- [Your goal]
Using the traffic sign lab text, explain what the numeric labels in the range [0,42] represent.

- [Text excerpt]

+++

In this lab, we will leverage the GPU capabilities of Google Colab. To enable a GPU for this notebook, go to "Execution > Change Execution Type" and add GPU capabilities. Executing the next cell should succeed and show one available GPU.


In [None]:
! nvidia-smi

## Loading Traffic Sign Data

You will find the traffic sign dataset used for this assignment `traffic_signs.zip` in the git page of this project.

download the corresponding zip file and upload it to the repository of this google collab, then run the following cell.

In [None]:
from pathlib import Path

FILENAME="traffic_signs.zip"
traffic_signs_dir = Path("/content") / "datasets/traffic_signs_data"
traffic_signs_dir.mkdir(parents=True, exist_ok=True)
print(f"Extracting the traffic sign dataset")
! unzip "datasets.zip" -d $traffic_signs_dir

The traffic sign data is split into train / validation / test datasets.
Each of this dataset has can be loaded directly using `numpy.load`.

The data contains the following data for the traffic signs:

- `features`: the traffic sign 32x32 3-channel RGB images
- `labels`: a single label for each sample, represented as a number in [0,42]. These numbers relate to each of the 43 traffic signs names that are read from  `signnames.csv`.

Let's load the 34799 samples of the training set and display a 16 random images with their labels.

+++

- [Exercise data]
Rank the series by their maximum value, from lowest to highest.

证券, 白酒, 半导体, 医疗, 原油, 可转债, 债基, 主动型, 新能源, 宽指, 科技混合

+++

- [Solution]
Each label is a single number per sample, and each number corresponds to one of the 43 traffic sign names. Those names are read from `signnames.csv`.